Around 43% of the 8.2 billion inhabitants live in rural areas. According to this research, the figure would be between 53% and 84% higher than previously thought, with a significant impact on China and Southeast Asia, but also with significant gaps in Latin America and Central Europe. "The results are important as erroneous data have been used to support decision-making in thousands of studies," points out Láng-Ritter.

This is not the first time that research has been conducted to determine if there are errors in the estimates, but previous attempts apparently tended to focus on individual countries or urban areas. The issue is that not all countries have the necessary resources for accurate data collection, and sometimes it can be very difficult to access rural regions with widely dispersed populations and vast land areas. Researchers quickly discovered that the negative bias was systematic worldwide, with particularly noticeable discrepancies when analyzing data sets from rural communities in China, Brazil, Australia, Poland, and Colombia.

To uncover these errors, they used data from multinational companies involved in dam construction: "When dams are built, large areas are flooded, and it is necessary to relocate the population, which is usually counted precisely because companies have to pay compensation to those affected. Unlike global population data sets, these local impact statements provide comprehensive population counts on the ground, without the bias of administrative borders."

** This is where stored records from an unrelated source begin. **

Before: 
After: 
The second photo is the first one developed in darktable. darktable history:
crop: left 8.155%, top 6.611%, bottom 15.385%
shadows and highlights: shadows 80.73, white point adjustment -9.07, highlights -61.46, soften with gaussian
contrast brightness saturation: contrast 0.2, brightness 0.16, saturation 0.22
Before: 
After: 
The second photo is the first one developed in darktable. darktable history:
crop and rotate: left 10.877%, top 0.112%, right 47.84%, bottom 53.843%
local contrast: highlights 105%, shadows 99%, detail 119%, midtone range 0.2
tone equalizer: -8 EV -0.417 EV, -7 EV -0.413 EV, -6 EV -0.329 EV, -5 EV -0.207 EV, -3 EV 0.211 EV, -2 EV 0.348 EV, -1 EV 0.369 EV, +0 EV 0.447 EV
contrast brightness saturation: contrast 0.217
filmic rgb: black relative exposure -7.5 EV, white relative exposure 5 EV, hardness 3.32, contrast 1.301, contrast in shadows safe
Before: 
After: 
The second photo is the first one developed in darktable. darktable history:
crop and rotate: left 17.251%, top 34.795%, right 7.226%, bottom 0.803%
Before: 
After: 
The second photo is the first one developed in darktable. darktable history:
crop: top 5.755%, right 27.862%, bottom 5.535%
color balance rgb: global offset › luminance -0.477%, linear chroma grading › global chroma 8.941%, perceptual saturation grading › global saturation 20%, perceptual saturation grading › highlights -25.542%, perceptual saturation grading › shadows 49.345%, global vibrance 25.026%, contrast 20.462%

The findings suggest that the needs of people living in rural areas have been underrepresented in global decision-making, which could have led to insufficient resources for healthcare or transportation.

The study's conclusion is that "there are strong reasons to believe that the most recent data still omit part of the global population," and by extrapolating their estimates, we could be talking about between 2,000 and 3,000 million inhabitants. The problem is that "even if the most recent population maps reflect reality, previous data sets have influenced decision-making for decades and are still being used," they point out. And it is not easily solved: "For example, here in Finland, population data is very reliable, even in rural areas, as we were the second country in the world to start digital population records in 1990. But in underdeveloped countries, the transition to digital population records could take years, even decades," says Láng-Ritter.